Pictures paired with source code:
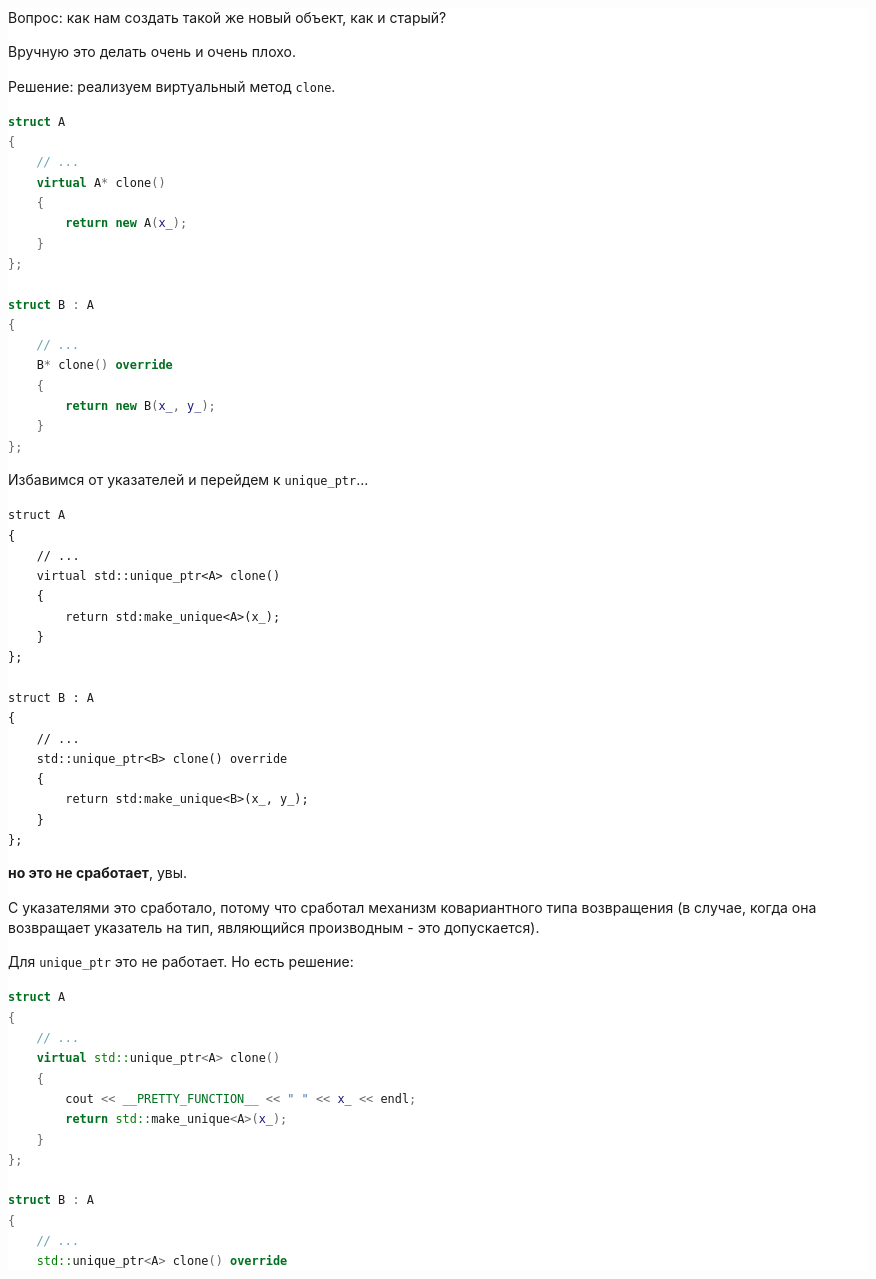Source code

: Вопрос: как нам создать такой же новый объект, как и старый?

Вручную это делать очень и очень плохо.

Решение: реализуем виртуальный метод `clone`. 

```cpp
struct A
{
    // ...
    virtual A* clone()
    {
        return new A(x_);
    }
};

struct B : A
{
    // ...
    B* clone() override
    {
        return new B(x_, y_);
    }
};
```

Избавимся от указателей и перейдем к `unique_ptr`...
```
struct A
{
    // ...
    virtual std::unique_ptr<A> clone()
    {
        return std:make_unique<A>(x_);
    }
};

struct B : A
{
    // ...
    std::unique_ptr<B> clone() override
    {
        return std:make_unique<B>(x_, y_);
    }
};
```
**но это не сработает**, увы.

С указателями это сработало, потому что сработал механизм ковариантного типа возвращения (в случае, когда она возвращает указатель на тип, являющийся производным - это допускается).

Для `unique_ptr` это не работает. Но есть решение:

```cpp
struct A
{
    // ...
    virtual std::unique_ptr<A> clone()
    {
        cout << __PRETTY_FUNCTION__ << " " << x_ << endl;
        return std::make_unique<A>(x_);
    }
};

struct B : A
{
    // ...
    std::unique_ptr<A> clone() override
```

» Required work
Could you count how many lines in the records contain the word "clone"? Only the number is needed.

» Reply to the task
7